Before clamping the part to the plug I laid out the position of the rivet. Here I’m using the laser pointer to center up on the cross hairs. The part has been centered on the ½” pin so it is just a matter of rolling the part on the axis and adjusting in Y to set the position.


The hole is drilled and a temporary rivet installed.


Next I need to find the center of the small hole. This will be used as my datum to machine the large holes. The part is shifted left and right and adjustment made by rolling the plug on the pins until equal reading are achieved when the beam contacts the edge of the hole.


Once the center is located, a 3/16” hole is drilled and reamed for a drill blank.


Now the part is rotated 90 degrees and the drill blank indicated level. The large holes were left undersized so they could be accurately placed at this stage.
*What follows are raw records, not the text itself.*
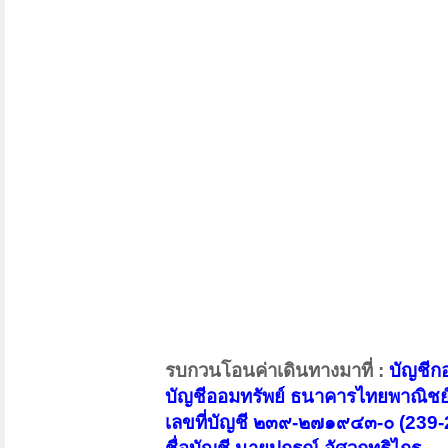
รบกวนโอนค่าเดินทางมาที่ :
บัญชีก
บัญชีออมทรัพย์ ธนาคารไทยพาณิชย
เลขที่บัญชี ๒๓๙-๒๗๑๙๔๓-๐ (239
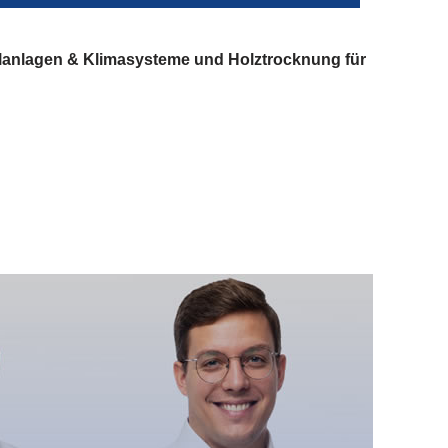
lanlagen & Klimasysteme und Holztrocknung für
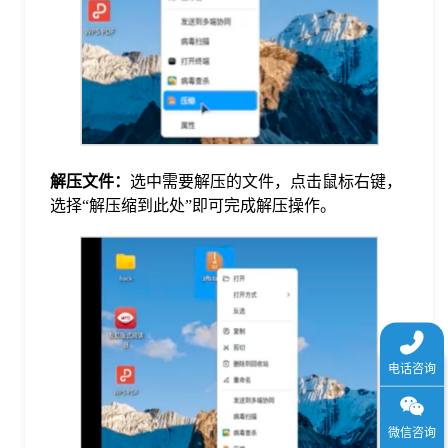
解压文件：
选中需要解压的文件，点击鼠标右键，
选择“解压缩到此处”即可完成解压操作。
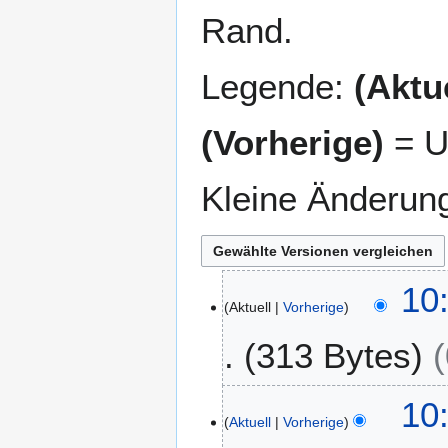
Rand.
Legende:
(Aktue
(Vorherige)
= U
Kleine Änderun
1
10
Aktuell
Vorherige
2
.
313 Bytes
M
a
K
i
10
e
2
Aktuell
Vorherige
i
0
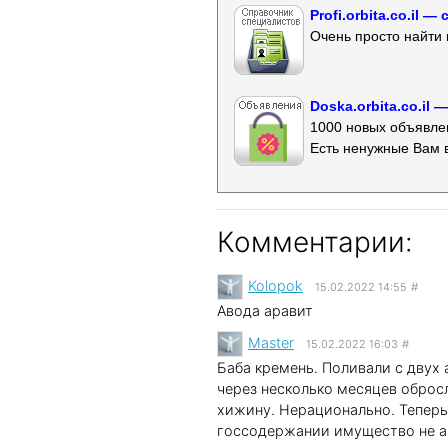
Profi.orbita.co.il
Очень просто найти 
Doska.orbita.co.il
1000 новых объявлен
Есть ненужные Вам 
Комментарии:
Kolopok
15.02.2022 14:55
#
Авода аравит
Master
15.02.2022 16:03
#
Баба кремень. Поливали с двух 
через несколько месяцев обросл
хижину. Нерационально. Теперь
госсодержании имущество не а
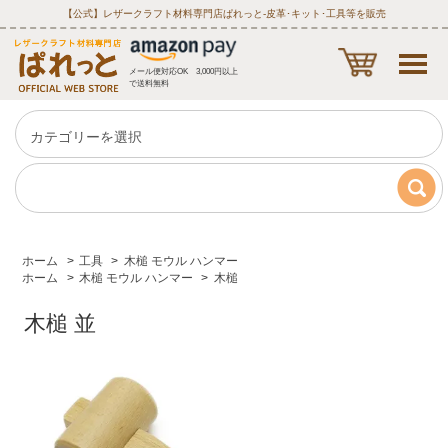
【公式】レザークラフト材料専門店ぱれっと‐皮革･キット･工具等を販売
メール便対応OK 3,000円以上
で送料無料
ホーム
>
工具
>
木槌 モウル ハンマー
ホーム
>
木槌 モウル ハンマー
>
木槌
木槌 並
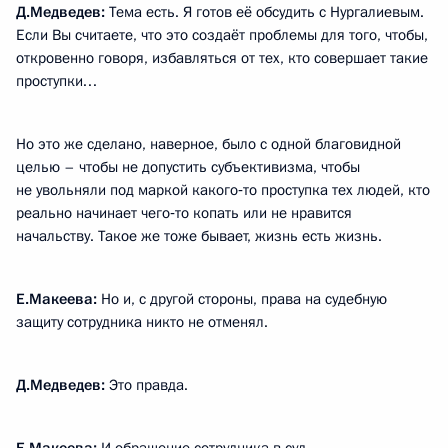
Д.Медведев:
Тема есть. Я готов её обсудить с Нургалиевым.
Если Вы считаете, что это создаёт проблемы для того, чтобы,
откровенно говоря, избавляться от тех, кто совершает такие
проступки…
Но это же сделано, наверное, было с одной благовидной
целью – чтобы не допустить субъективизма, чтобы
не увольняли под маркой какого‑то проступка тех людей, кто
реально начинает чего‑то копать или не нравится
начальству. Такое же тоже бывает, жизнь есть жизнь.
Е.Макеева:
Но и, с другой стороны, права на судебную
защиту сотрудника никто не отменял.
Д.Медведев:
Это правда.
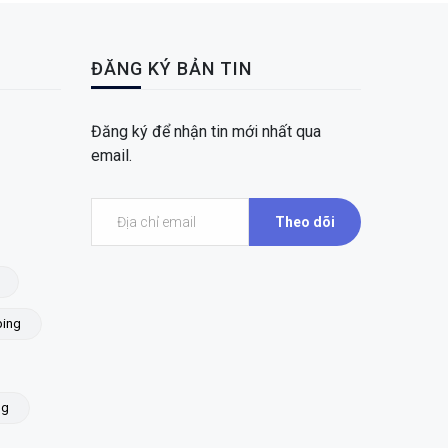
ĐĂNG KÝ BẢN TIN
Đăng ký để nhận tin mới nhất qua
email.
Theo dõi
ing
ng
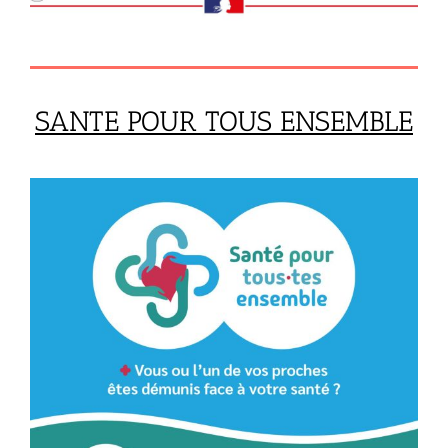
SANTE POUR TOUS ENSEMBLE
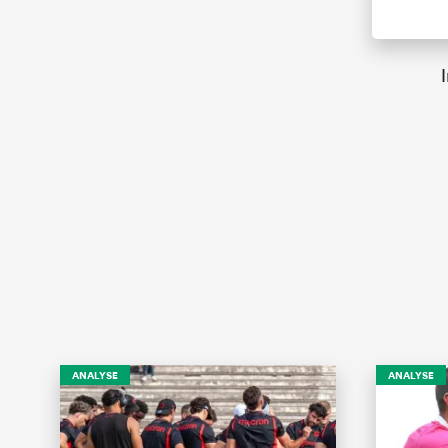
ANALYSE
ANALYSE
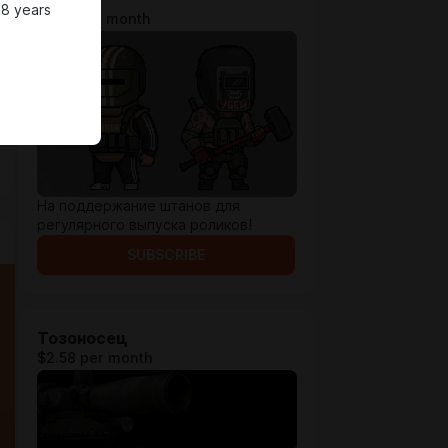
18 years
$1.29 per month
На поддержание штанов для
регулярного выпуска роликов!
SUBSCRIBE
Тозоносец
$2.58 per month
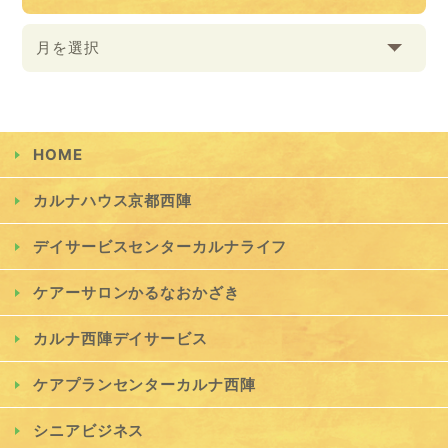
月を選択
HOME
カルナハウス京都西陣
デイサービスセンターカルナライフ
ケアーサロンかるなおかざき
カルナ西陣デイサービス
ケアプランセンターカルナ西陣
シニアビジネス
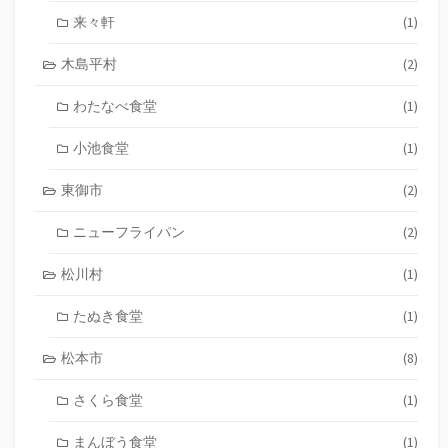
来々軒
(1)
木島平村
(2)
わたなべ食堂
(1)
小池食堂
(1)
東御市
(2)
ニューフライパン
(2)
松川村
(1)
たぬき食堂
(1)
松本市
(8)
さくら食堂
(1)
まんぼう食堂
(1)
The hole center was located a specific distance from the top edge and on center line so the transfer tube will fit properly.


The first side was machined then the part rotated 180 dialed in and the second one machined. I could have punched these to size but getting them to be exactly 180 after rolling to size would have taken several iterations, so I chose to do it this way.


I have decided to add some insulation to the furnace which is not part of the plans but did exist in some form on the original engines.
Here I’m tapping holes for some standoffs that will hold the upper insulation heat shield/retainer. I have never seen the how the originals were done but in photos there is evidence of copper fasteners in this area that have been ground off and blended to match the casting.
The UPT is also a diversion that I have been playing with. It is quite addictive and fun to keep adding parts to.


I had some semi rigid insulation that I had left over from another project; a piece of that was carved into shape. The heat shield/retainer plate was punched from .05” galvannealed sheet.
Also seen in this photo are the two standoffs that were added to secure all this.


Here is everything assembled, I had forgot to put in the clearance holes for the furnace screws; so they have been added here.


Here is a view from the top, you can see that the standoffs have been peened and dressed down so they don’t show. There will also be insulation around the inside of the furnace sheet metal and on the bottom. Hopefully this will help keep the heat where it belongs.


A pair of 10-32 x 4” long round head screws were machined to hold it all together; another small deviation from the prints but more true to the original.


Here is the assembled furnace viewed from the front.


And one from the rear.

Thanks for checking in and sorry for the long winded post.